So I have this statement that I know (I guess I should say 99% sure until I actually see a proof):
Let $X, Y \subset \mathbb{R}^2$ be compact and suppose $F$ is an ambient isotopy carrying $X$ to $Y$. Then there is an ambient isotopy $F'$ carrying $X$ to $Y$ such that $F'$ is constant in a neighborhood of $\infty$.
In other words, if two compact spaces are ambient-isotopic, then you don't need to radically deform the entire plane just to get one to the other. I think it's true for general $\mathbb{R}^n$ with the same argument I'll outline below.
I am having trouble finding a reference for this or proving rigorously that it's true. Can anyone help?
I'm trying to prove it using the Annulus Theorem. My idea for the proof goes as follows. Let $J_1$ be a circle large enough that the trace of $X$ and $Y$ under $F$ are contained in the inside (bounded complementary region, as opposed to outside) of $J_1$, and let $J_2$ be a circle such that the trace of $J_1$ under $F$ is contained in the inside of $J_2$. I want to make it so $F'$ is constant on $J_2$ and its outside, and agrees with $F$ on $J_1$ and its inside.
So basically $F'$ should slide $J_1$ around inside $J_2$. Let $A_t$ denote the annulus between $F_t(J_1)$ and $J_2$. Then $A_0$ is the annulus between $J_1$ and $J_2$ and is homeomorphic to a 'typical' smooth annulus, so has a decomposition into 'transverse arcs'. I want to drag the endpoints of these transverse arcs along $J_1$ according to the action of $F$, and have them stay fixed along $J_2$.
Visually it SEEMS clear that this process gives a continuous extension (it will be bijective by construction), since you can't get "infinite, large-scale winding" in "a compact amount of time," and that's "the only thing that can go wrong." But that's a ton of handwaving.
Please help!
Here is how to do this in the smooth category. Let $F_t(z)$ denote a smooth isotopy, $t\in [0,1]$, $z\in {\mathbb R}^2$; let $K$ denote $$ \{F_t(z): z\in X, t\in [0,1]\}, $$ a compact in the plane. ($F_0=id$, $F_1(X)=Y$.)
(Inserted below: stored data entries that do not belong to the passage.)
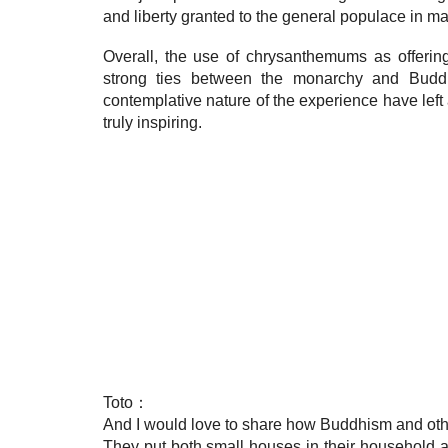
and liberty granted to the general populace in matt
Overall, the use of chrysanthemums as offerin
strong ties between the monarchy and Buddhi
contemplative nature of the experience have left
truly inspiring.
Toto：
And I would love to share how Buddhism and other
They put both small houses in their household ar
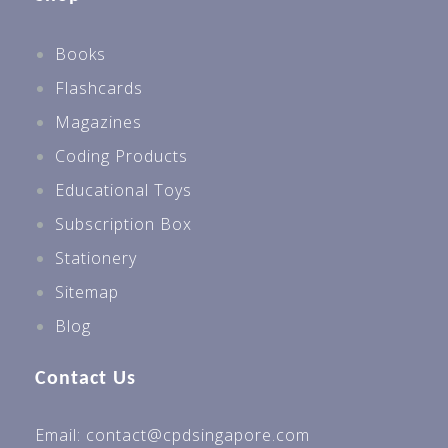
Books
Flashcards
Magazines
Coding Products
Educational Toys
Subscription Box
Stationery
Sitemap
Blog
Contact Us
Email: contact@cpdsingapore.com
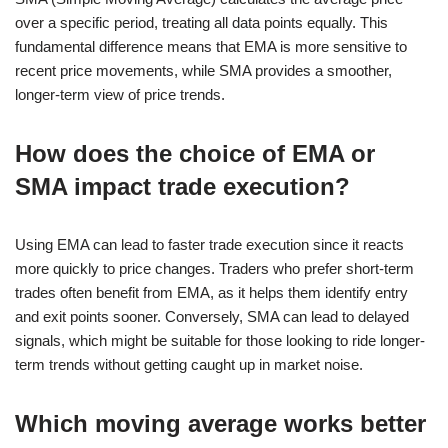
over a specific period, treating all data points equally. This
fundamental difference means that EMA is more sensitive to
recent price movements, while SMA provides a smoother,
longer-term view of price trends.
How does the choice of EMA or
SMA impact trade execution?
Using EMA can lead to faster trade execution since it reacts
more quickly to price changes. Traders who prefer short-term
trades often benefit from EMA, as it helps them identify entry
and exit points sooner. Conversely, SMA can lead to delayed
signals, which might be suitable for those looking to ride longer-
term trends without getting caught up in market noise.
Which moving average works better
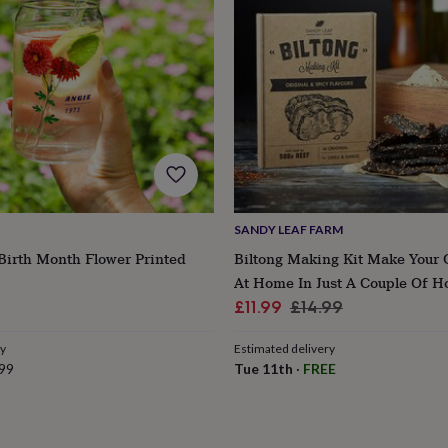
SANDY LEAF FARM
Birth Month Flower Printed
Biltong Making Kit Make Your 
At Home In Just A Couple Of H
lar
Sale
Regular
£11.99
£14.99
e
price
price
ry
Estimated delivery
99
Tue 11th
·
FREE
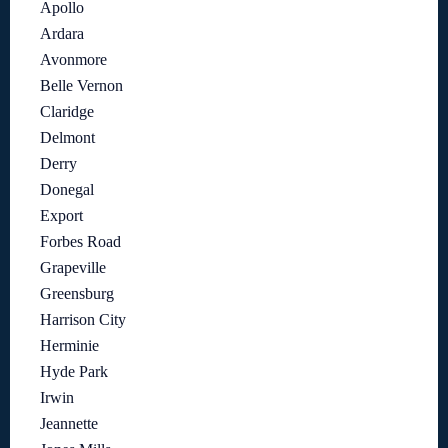
Apollo
Ardara
Avonmore
Belle Vernon
Claridge
Delmont
Derry
Donegal
Export
Forbes Road
Grapeville
Greensburg
Harrison City
Herminie
Hyde Park
Irwin
Jeannette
Let $B(0,R)$ denote a ball containing $K$. Define the tangent vector field $Z(z,t)=\frac{d}{dt}F_t(z)$ of the flow. Let $\eta(z)$ be a (smooth) cut-off function, which is identically $1$ on $B(0,R)$ and identically $0$ on a ${\mathbb R}^2\setminus B(0,2R)$. Now, define a new vector field $W(z,t)= \eta(z) Z(z,t)$. Since it is identically zero outside of $B(0,2R)$, this vector field defines a flow $G_t(z), t\in [0,1]$ which is constant outside of $B(0,2R)$. By the uniqueness theorem, $G_t(z)=F_t(z)$ for all $z\in B(0,R)$, in particular, all $z\in X$. Hence, $G_t$ is an isotopy taking $X$ to $Y$, which is the identity outside of $B(0,2R)$.
I am sure one can also find an isotopy in the topological category, but that would take more work and I am not sure about the motivation.